### JOB
When you reach the line containing "exposure_s: 1/200", begin reproducing the lines exactly and continue through the end of the listing, leaving out the pictures.

◇ ◇ ◇ ◇

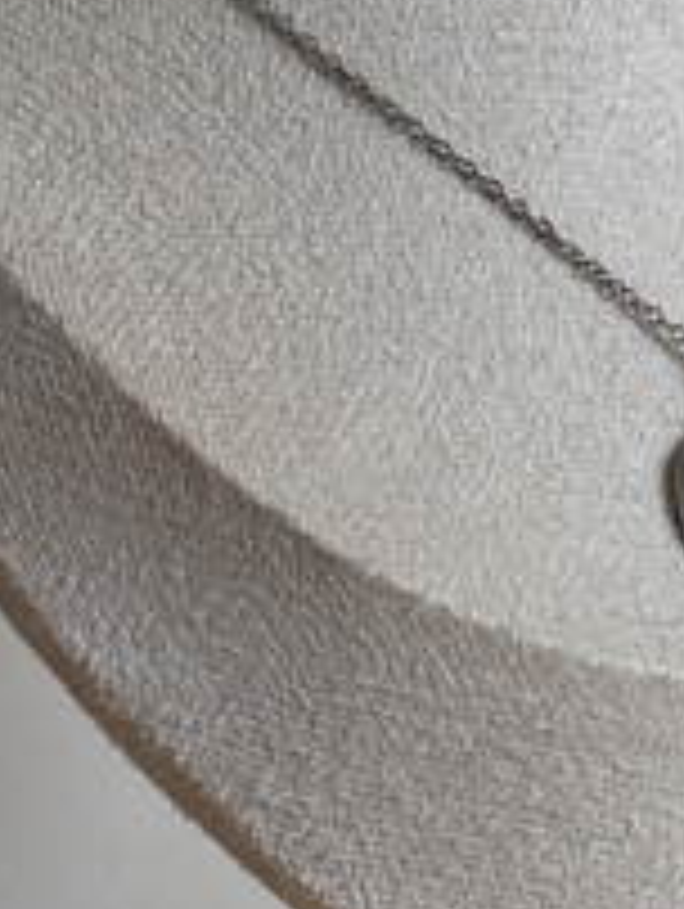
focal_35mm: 137
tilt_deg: -1.2
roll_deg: +0.3
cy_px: 443
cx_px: 814
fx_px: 3602
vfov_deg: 14.4
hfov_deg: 10.7
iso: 32
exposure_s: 1/177
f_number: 1.6
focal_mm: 5.96
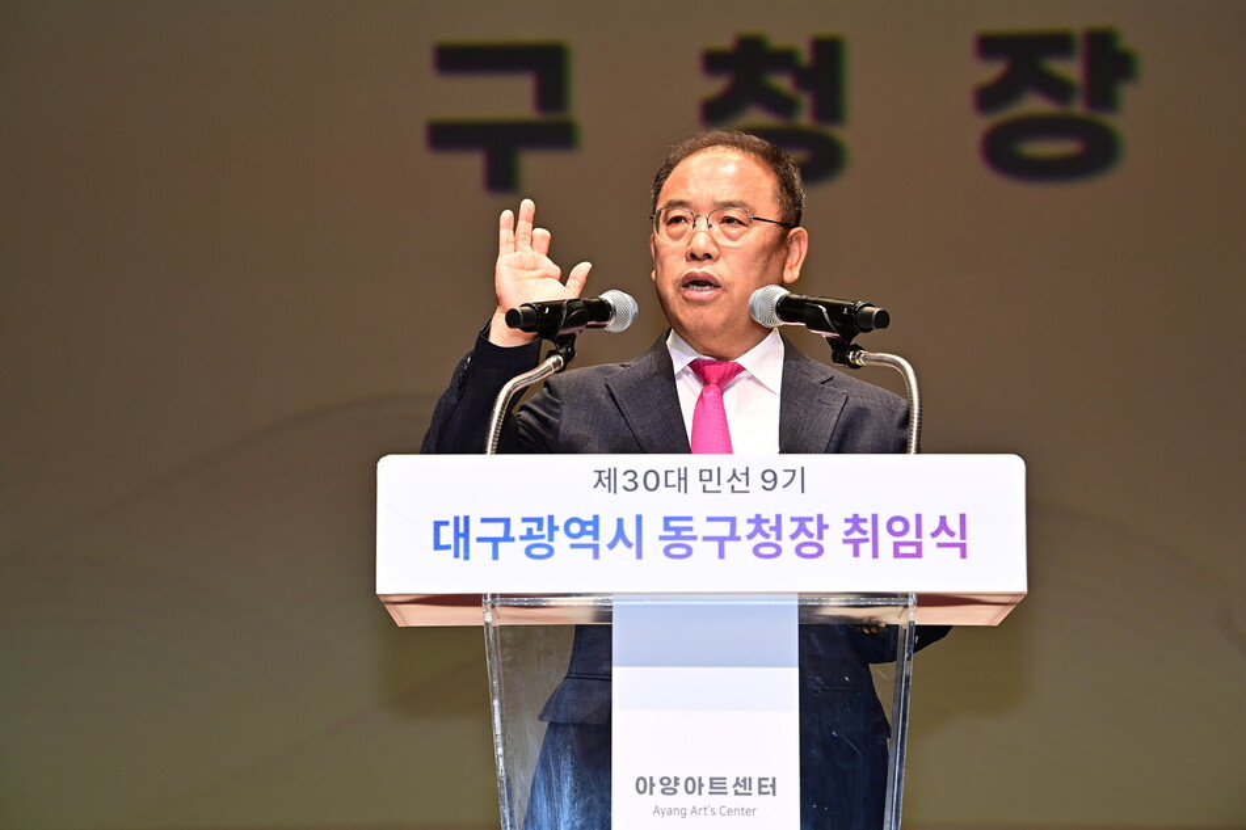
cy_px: 415
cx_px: 623
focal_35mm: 130
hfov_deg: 15.8
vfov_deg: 10.5
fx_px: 4498
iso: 1000
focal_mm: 130
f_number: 5
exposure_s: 1/200
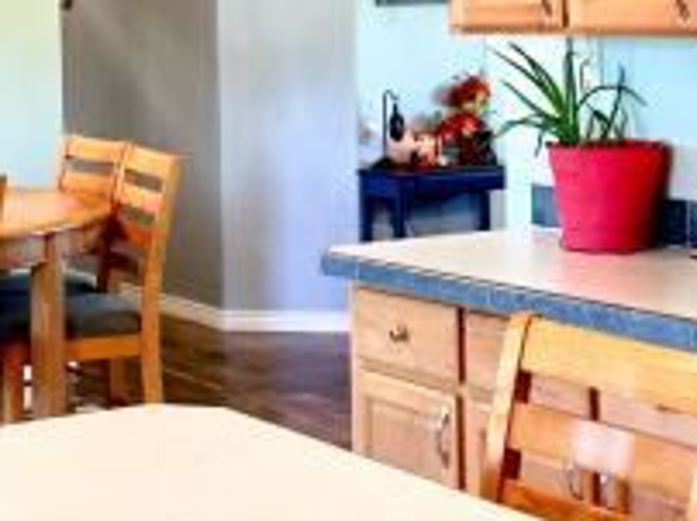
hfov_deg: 21.3
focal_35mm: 92
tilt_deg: -3.5
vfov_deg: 15.9
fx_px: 1850
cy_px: 83
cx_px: 248
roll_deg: +0.4
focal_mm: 4.15
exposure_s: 1/30
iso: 100
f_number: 2.2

◇ ◇ ◇ ◇

### EXPECTED ANSWER
exposure_s: 1/200
hfov_deg: 21.3
focal_35mm: 92
tilt_deg: -3.5
vfov_deg: 15.9
fx_px: 1850
cy_px: 83
cx_px: 248
roll_deg: +0.4
focal_mm: 4.15
exposure_s: 1/30
iso: 100
f_number: 2.2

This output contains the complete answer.